16 June 2020

“Let it go”: The search for painless carve-outs

Jonathan Aiken, CFA, Ruari Sinclair

BDA Partners has a long track record of completing complex cross-border carve-outs. As one of the most active M&A advisors in Asia, we complete several carve-outs for clients each year. We share our insights below on how to complete a cross border M&A carve-out transaction successfully.


Carve-outs are a growing feature in the current M&A deal market for multi-national corporations (“MNCs”) and financial sponsor-backed companies, particularly as CEOs and shareholders assess non-core segments and assets and look to improve financial return metrics.

__Work instructions__
A – According to the carve-outs article, why are carve-outs becoming more common for MNCs and financial sponsor-backed companies?
B – Answer these questions from the carve-outs article:
(i) On what date was it published?
(ii) Who wrote it?
(iii) In which region is BDA Partners described as one of the most active M&A advisors?
C – Translate this sentence from the carve-outs article into Spanish: "As one of the most active M&A advisors in Asia, we complete several carve-outs for clients each year."

__Information supplied__
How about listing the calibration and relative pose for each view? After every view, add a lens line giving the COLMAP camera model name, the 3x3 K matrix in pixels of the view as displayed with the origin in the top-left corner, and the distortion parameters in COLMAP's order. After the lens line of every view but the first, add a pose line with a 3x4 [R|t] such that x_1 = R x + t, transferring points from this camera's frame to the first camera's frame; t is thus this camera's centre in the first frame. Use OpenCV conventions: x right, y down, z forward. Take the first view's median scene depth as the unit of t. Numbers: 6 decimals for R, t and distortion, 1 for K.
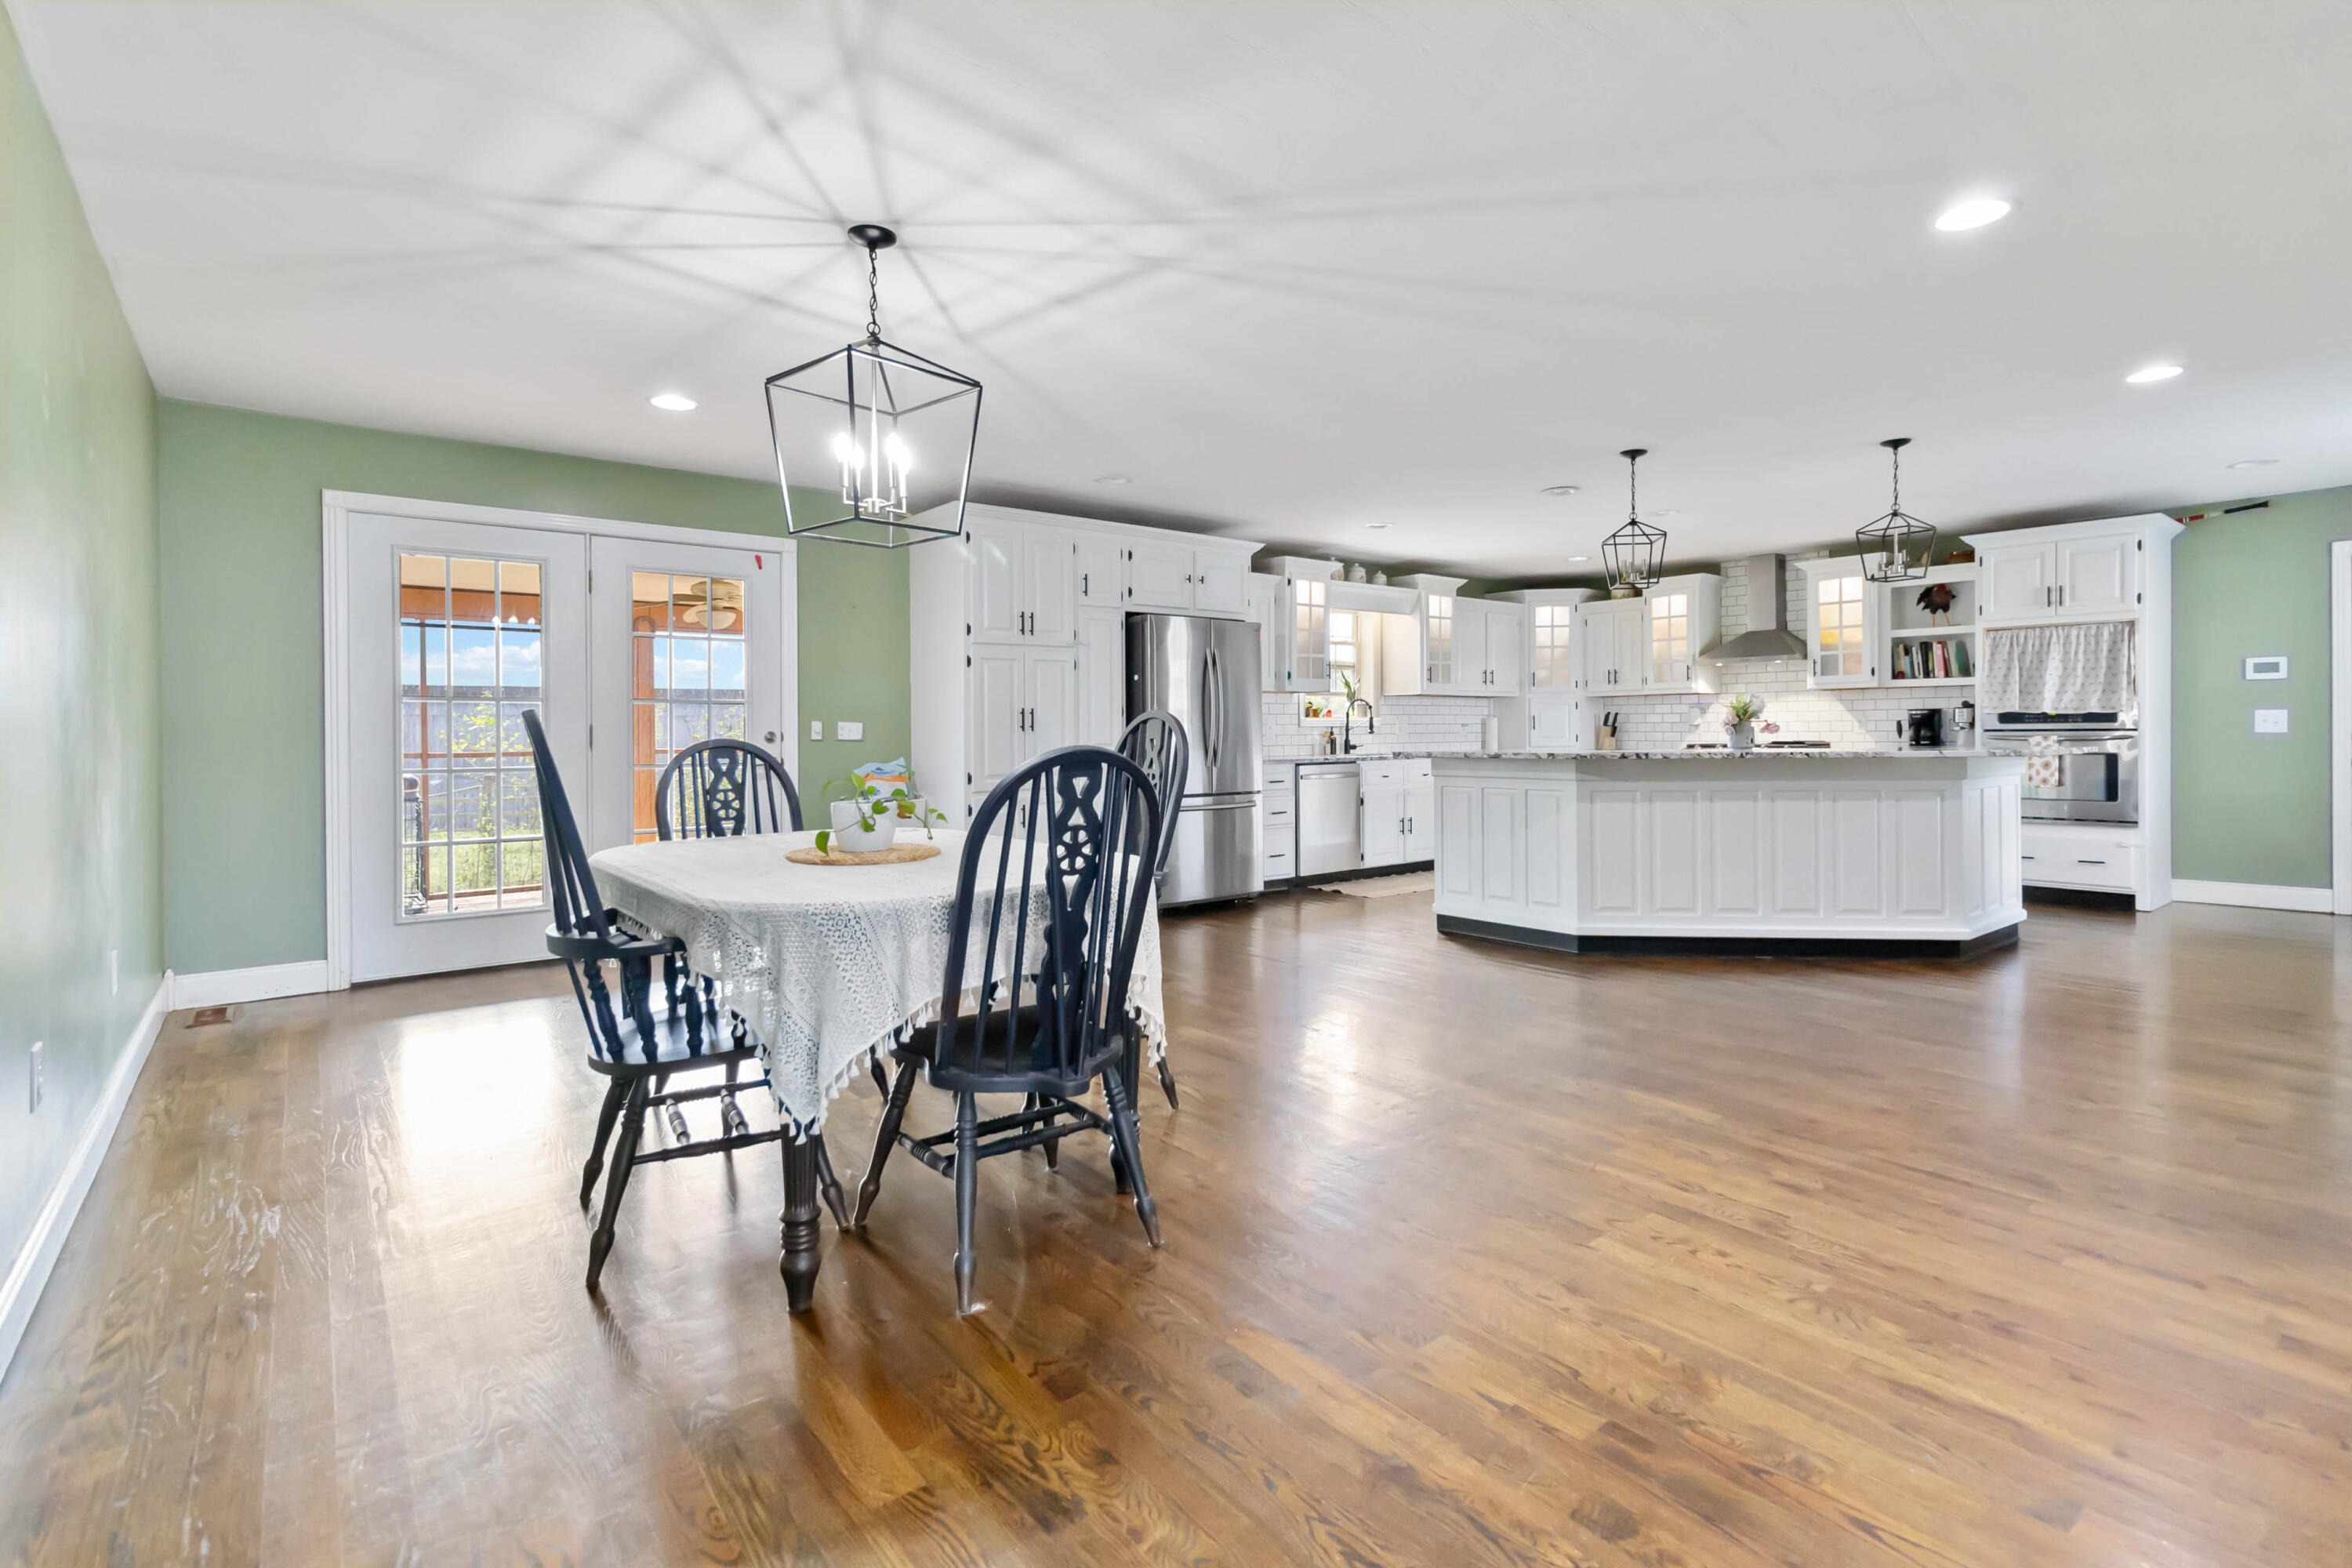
lens RADIAL K [[1108.7, 0, 1188.6], [0, 1108.7, 725.2], [0, 0, 1]] dist [-0.003470, -0.000397]
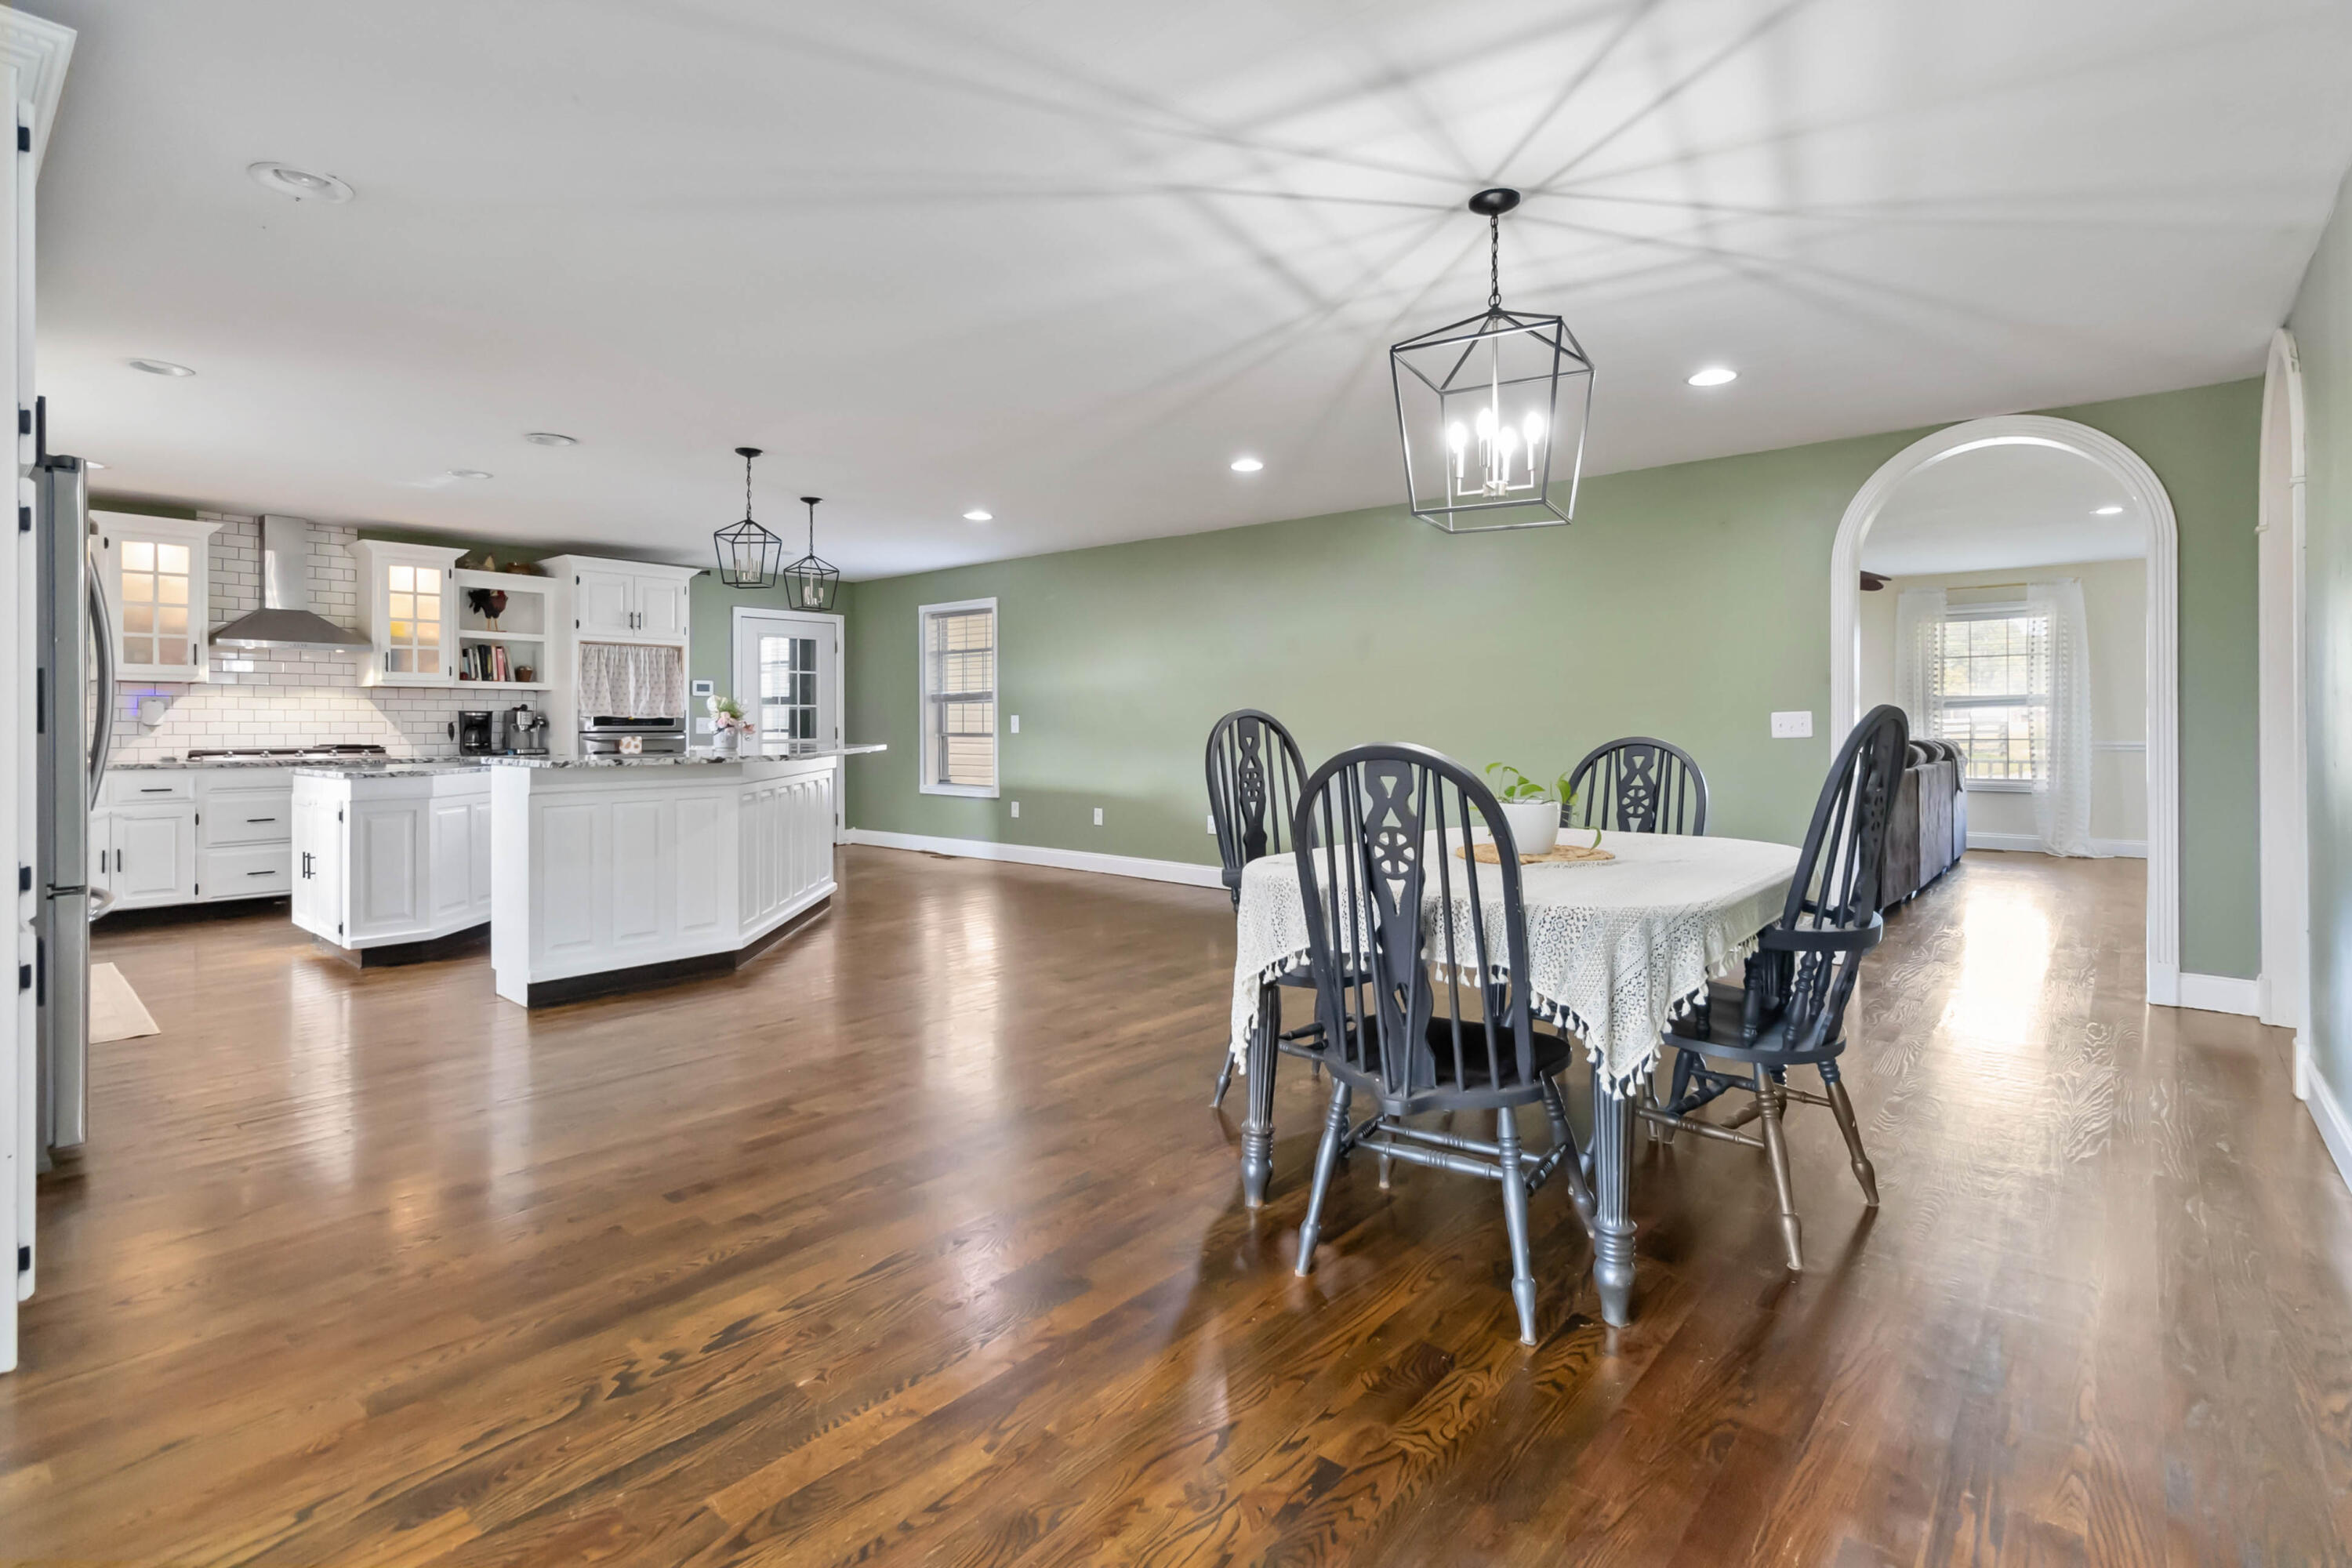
lens RADIAL K [[1108.7, 0, 1188.6], [0, 1108.7, 725.2], [0, 0, 1]] dist [-0.003470, -0.000397]
pose [[-0.202073, 0.005513, 0.979355, -0.506425], [-0.001793, 0.999980, -0.005999, 0.003494], [-0.979369, -0.002968, -0.202059, 0.635616]]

__Responses to the exercise__
A – The article says CEOs and shareholders are looking at non-core segments and assets and want to improve financial return metrics. This makes carve-outs a growing part of the current M&A deal market.

B –
(i) 16 June 2020
(ii) Jonathan Aiken, CFA, and Ruari Sinclair
(iii) Asia

C – Como uno de los asesores de fusiones y adquisiciones más activos de Asia, completamos varias escisiones para clientes cada año.